Image Cultural side trip

The Museum of Mrs. Marcos' Shoes

How to get there

While you're in the Philippines' capital, browsing the wares of the Quiapo church markets and so on, “just looking” of course, there is a small and relatively safe political tour available in Marikina, of the Shoe Museum and its selection of a few of Mrs. Marcos' 1,600 pairs.

What to see

The museum contains shoes from famous people, but the selection that is of most political interest is that of Imelda Marcos, sometime beauty queen, Minister of Human Settlements, and of course, devoted wife of the former dictator. Mrs. Marcos opened the museum herself, with these words:

This museum is making a subject of notoriety into an object of beauty... They went into my closets looking for skeletons, but thank God, all they found were shoes, beautiful shoes. More than anything, this museum will symbolize the sprit and culture of the Filipino people. Filipinos don't wallow in what is miserable and ugly. They recycle the bad into things of beauty!

Anyway, Madam Marcos' shoes include some by Givenchy, Chanel and Christian Dior, all size 81/2, and most of them worn only once. Many, never at all.

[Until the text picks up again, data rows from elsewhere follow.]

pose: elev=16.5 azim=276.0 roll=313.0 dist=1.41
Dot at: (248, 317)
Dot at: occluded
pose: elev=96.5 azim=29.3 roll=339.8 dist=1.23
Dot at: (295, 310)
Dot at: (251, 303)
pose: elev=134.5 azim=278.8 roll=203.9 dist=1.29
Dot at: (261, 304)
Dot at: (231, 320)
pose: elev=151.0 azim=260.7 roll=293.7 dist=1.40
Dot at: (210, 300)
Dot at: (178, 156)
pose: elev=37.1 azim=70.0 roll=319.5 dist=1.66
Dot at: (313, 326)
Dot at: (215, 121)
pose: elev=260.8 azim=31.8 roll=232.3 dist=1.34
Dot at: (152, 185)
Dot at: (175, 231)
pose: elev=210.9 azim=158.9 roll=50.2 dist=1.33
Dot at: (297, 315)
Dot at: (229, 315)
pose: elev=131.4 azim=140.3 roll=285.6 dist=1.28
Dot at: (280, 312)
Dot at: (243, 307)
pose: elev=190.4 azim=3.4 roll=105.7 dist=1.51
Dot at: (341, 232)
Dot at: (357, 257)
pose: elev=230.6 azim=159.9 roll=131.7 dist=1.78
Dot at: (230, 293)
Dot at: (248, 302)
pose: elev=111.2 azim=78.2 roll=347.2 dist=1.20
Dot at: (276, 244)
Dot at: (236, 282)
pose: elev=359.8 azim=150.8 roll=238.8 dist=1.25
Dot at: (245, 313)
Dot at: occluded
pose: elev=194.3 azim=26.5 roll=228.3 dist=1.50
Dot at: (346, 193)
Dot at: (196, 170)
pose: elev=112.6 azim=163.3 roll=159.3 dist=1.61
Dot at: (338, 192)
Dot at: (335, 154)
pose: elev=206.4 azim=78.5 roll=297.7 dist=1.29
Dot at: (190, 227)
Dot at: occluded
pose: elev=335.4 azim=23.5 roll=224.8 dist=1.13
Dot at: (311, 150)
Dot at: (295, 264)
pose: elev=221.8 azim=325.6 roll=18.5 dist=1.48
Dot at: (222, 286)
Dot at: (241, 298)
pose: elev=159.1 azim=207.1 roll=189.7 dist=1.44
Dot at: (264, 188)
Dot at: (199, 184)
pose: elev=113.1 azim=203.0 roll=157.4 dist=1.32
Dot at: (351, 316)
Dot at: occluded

Alas the most famous pair, plastic disco sandals with three inch high flashing battery-operated heels, are mysteriously missing, along with an estimated $700 million dollars from the national treasury.

Background briefing

After Ferdinand and Imelda were toppled from their lofty perch (in 1985), they fled to Hawaii, reluctantly handing in several million dollars worth of jewelry on the way. Back home, in the ever-impoverished Philippines, (the majority of the population lives on less than $2 a day) the new President, Corazon Aquino, ordered Mrs. Marcos's shoes to be put on display to, as she put it, show everyone their “extravagance.” As President Aquino, of course, is a woman, we must consider this to be a little bit of cattiness. In any case, it scarcely seems to have worked. People like the Shoe Museum. And since the death of her husband in exile, Mrs. Marcos has returned to the Philippines, stood for the Presidency a few times, and even been elected to the Philippines House of Representatives.

Useless information

Gems the size of golf balls were impounded by US and Philippines customs offices when the Marcoses fled. At first the officials apparently left the gems lying around casually on their desks, as they were so comically large that they assumed they were all glass or plastic fakes.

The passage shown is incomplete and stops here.